• [PROVIDED PASSAGE]
The Cloud World, Part Two: The Neocloud Reshuffle

Opening

Part one was the general purpose cloud world. The hyperscalers, the European tier-two providers, the storage specialists, and the platform-as-a-service layer that picked up the indie developer market when Heroku killed its free tier. That is the boring half of the cloud universe. Useful, important, the stuff every business needs to know about. Part two is where things get more interesting and considerably more unstable.

We are going to talk about neoclouds, which is the industry term that emerged in twenty twenty four to describe cloud providers built specifically for artificial intelligence workloads rather than general purpose enterprise computing. CoreWeave, Lambda Labs, Crusoe, Nebius, Nscale, Together A I, Fireworks A I, Replicate, Hyperbolic, and a long tail of smaller players. We are also going to talk about the specialty silicon companies that built non-NVIDIA chips designed specifically for inference, Groq and Cerebras and SambaNova, and how that entire thesis has been partially rewritten over the last six months. Pär already has Modal, fal dot eye eye, RunPod, and ThinkDiffusion, so we will skip those and focus on everything else.

The framing question for this episode is simple. The hyperscalers and tier-two providers we covered in part one charge a premium of three to six times what specialist providers charge for equivalent graphical processing unit capacity. Why does anyone still pay the hyperscaler tax for artificial intelligence workloads, and which of the alternatives is actually worth knowing about.

The neocloud thesis

The neocloud category exists because of a structural mismatch. The hyperscalers were architected for general purpose enterprise computing. Lots of customers, each running mixed workloads, with billing optimized for diverse usage patterns. Artificial intelligence workloads are the opposite. A small number of customers, each running concentrated graphical processing unit workloads, with billing dominated by a single line item. The hyperscalers can host artificial intelligence workloads, and they do, but their cost structure was not built for it. Their margins on graphical processing unit time are smaller than on general compute, which is why they charge a premium, and that premium opens the door for specialists who build their entire business around graphical processing unit economics.

• [SUPPLIED MATERIAL]

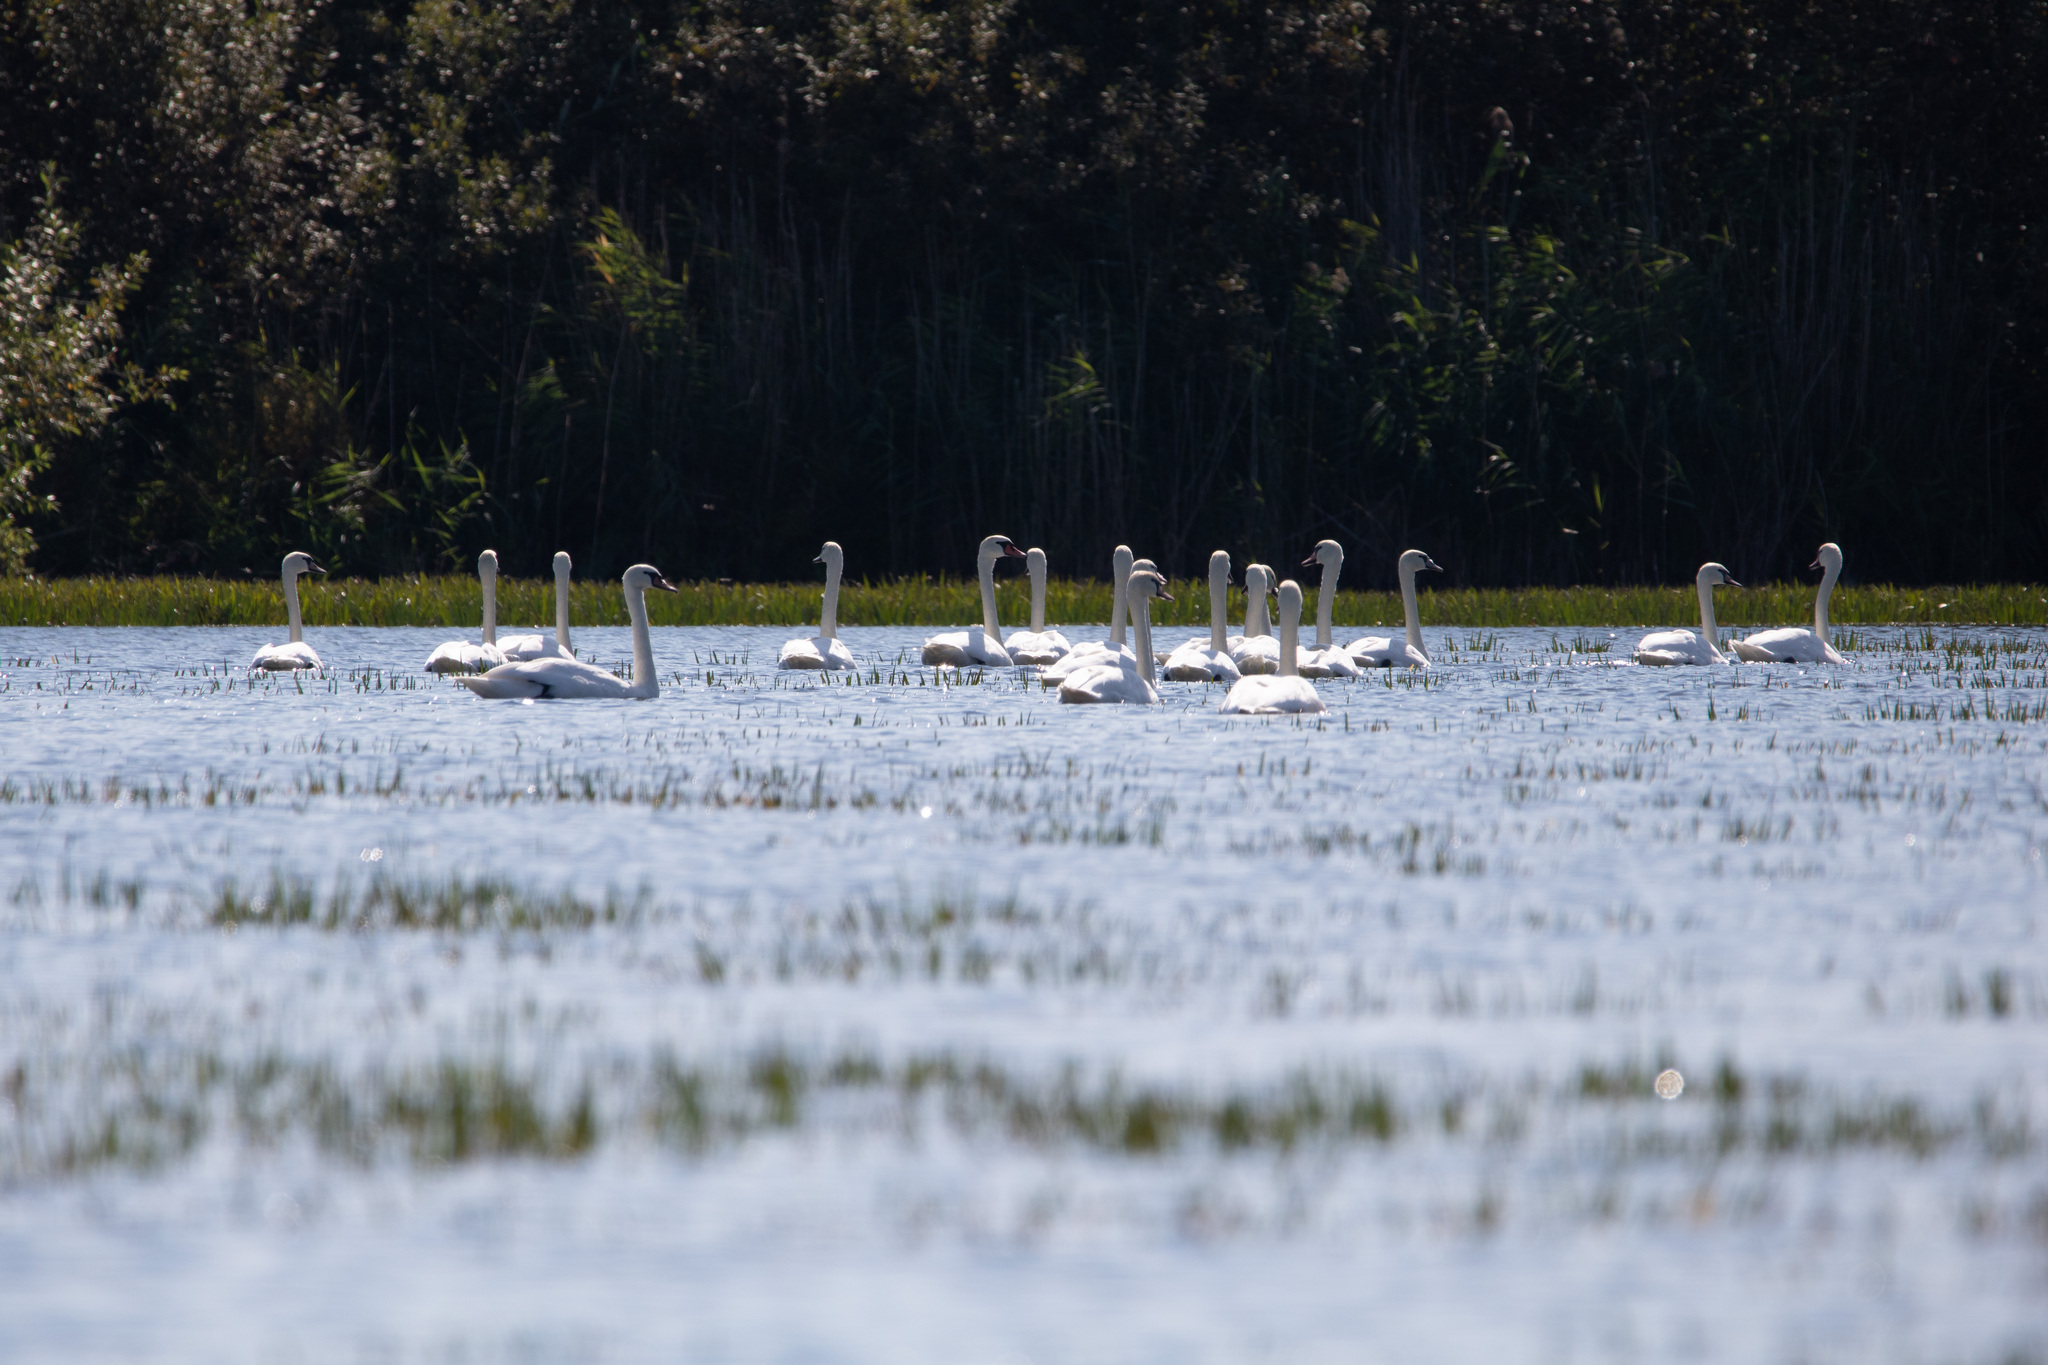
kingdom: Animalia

• [GOAL OF THE EXERCISE] Quote the neocloud article word for word, starting at "The neocloud category" and ending at "processing unit economics.".

• [SOLUTION BELOW]
The neocloud category exists because of a structural mismatch. The hyperscalers were architected for general purpose enterprise computing. Lots of customers, each running mixed workloads, with billing optimized for diverse usage patterns. Artificial intelligence workloads are the opposite. A small number of customers, each running concentrated graphical processing unit workloads, with billing dominated by a single line item. The hyperscalers can host artificial intelligence workloads, and they do, but their cost structure was not built for it. Their margins on graphical processing unit time are smaller than on general compute, which is why they charge a premium, and that premium opens the door for specialists who build their entire business around graphical processing unit economics.